The term “Black Friday” is said to have originated about 50 years ago in Philadelphia, Pa. Traffic officers there coined the phrase because of the extra heavy downtown traffic on Fridays after Thanksgiving Day. Retailers said the term referred to their chance to turn a profit at year’s end. For many years, it was common for retailers nationwide to open at 6 a.m. on Friday, but in the late 2000s, some stores began to open as early as 4 a.m. and 5 a.m. In 2011, Target, Kohl’s, Macy’s and Best Buy announced they would present their sale prices at midnight to lure in bargain hunters. Most Wal-Mart franchises in 2012 announced they would open at 8 p.m. Thanksgiving Day, and that’s where consumers choices are today.

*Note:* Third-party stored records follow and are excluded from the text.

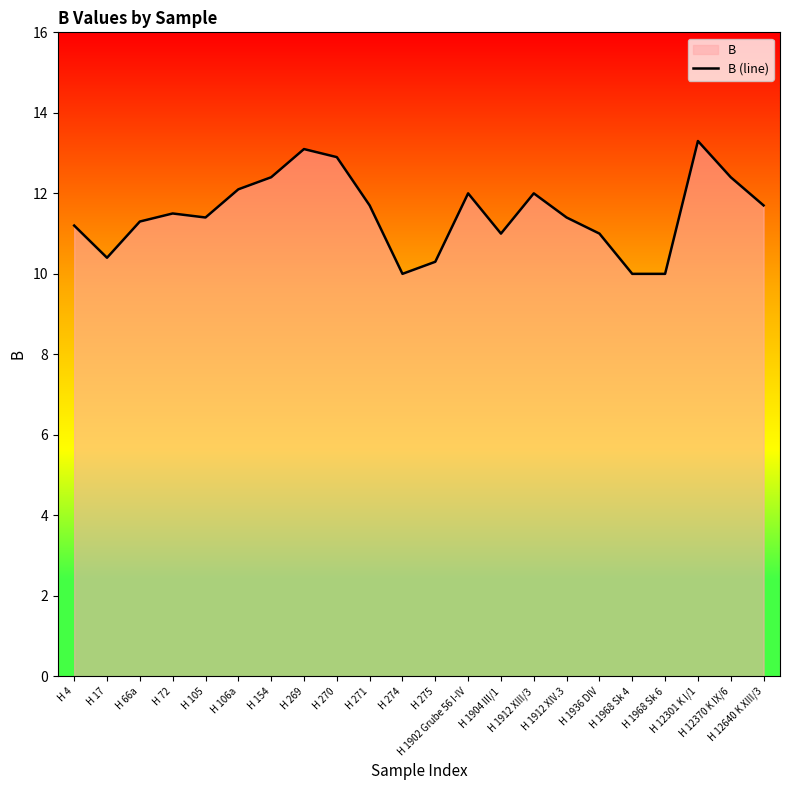

How many lines are shown in the chart?

1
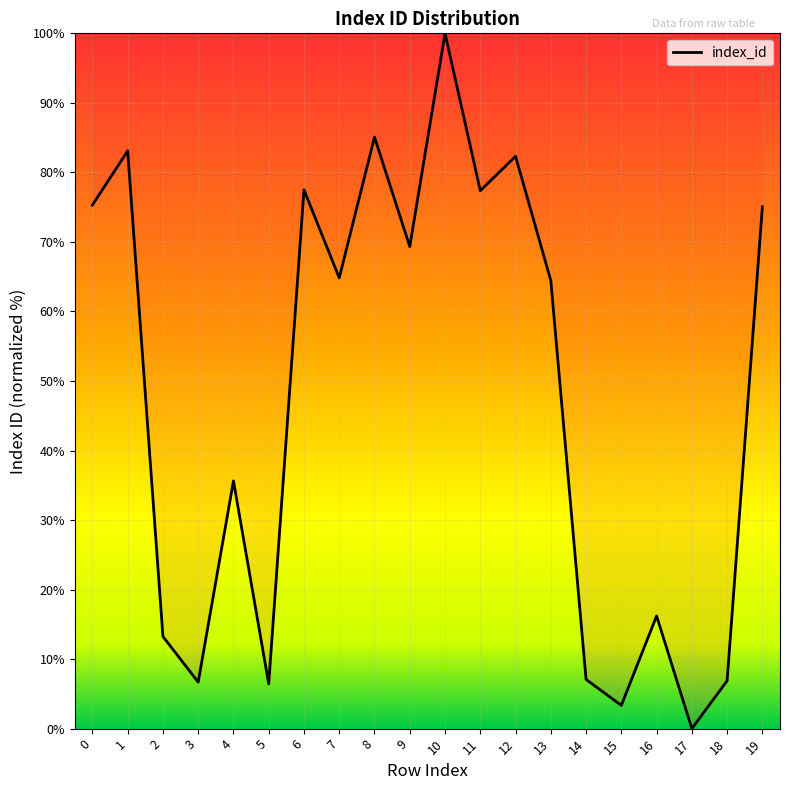

What is the ratio of the value at 11 to the value at 7?

1.2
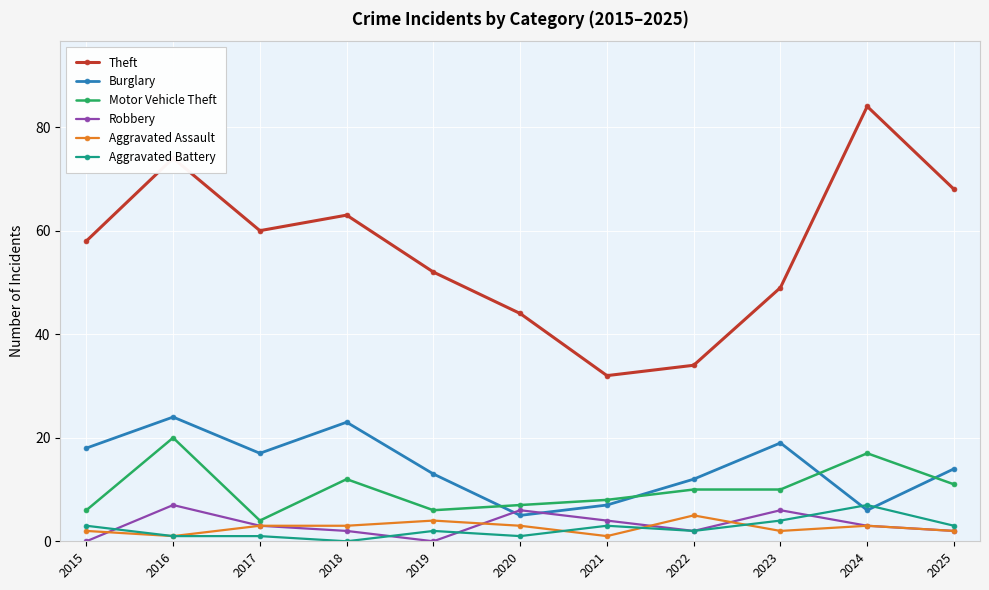

Is it true that Robbery equals 2 at 2018?

True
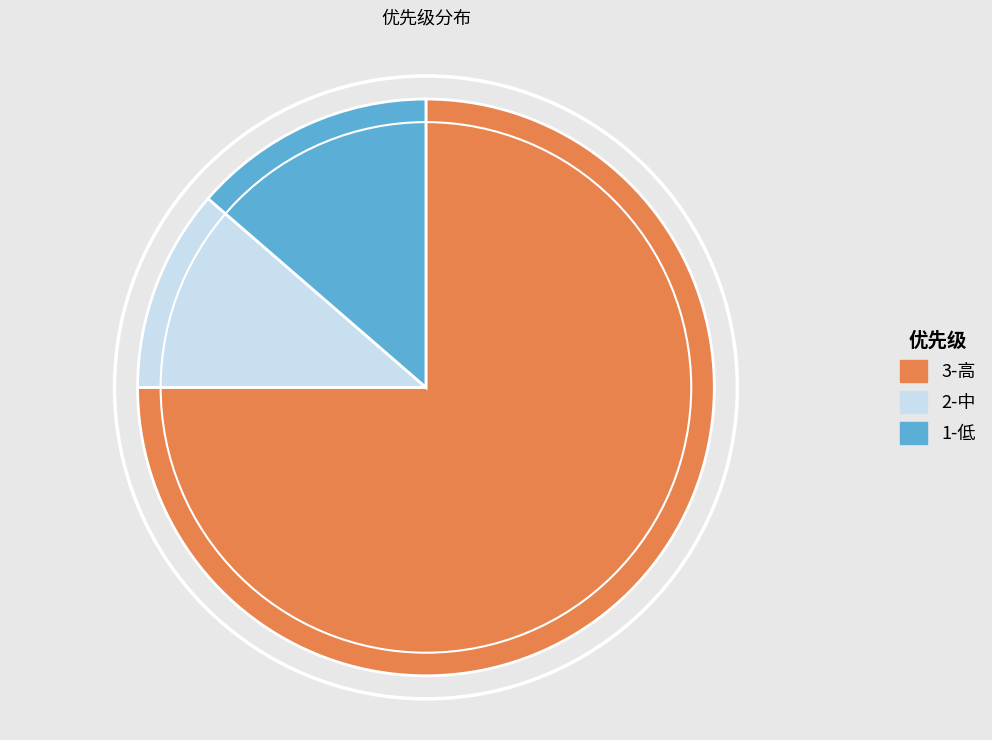

Which has a higher value, 1-低 or 3-高?

3-高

Black Friday marks the unofficial start of the Christmas shopping season, though millions of persons will procrastinate until Christmas Eve. Of course, the annual rush on department stores has not come without controversy. In 2011, a woman at a Porter Ranch Wal-Mart used pepper spray on fellow shoppers, causing minor injuries on at least 10 persons. Store clerks had brought out a crate of discounted XBox 360 video consoles and a crowd naturally formed. The woman began spraying people “in order to get an advantage,” according to responding Los Angeles County Sheriff’s deputies. The plan briefly worked as the woman calmly walked to the checkout line and paid for her item. Onlookers quickly identified the woman to deputies and she was taken into custody and charged with assault.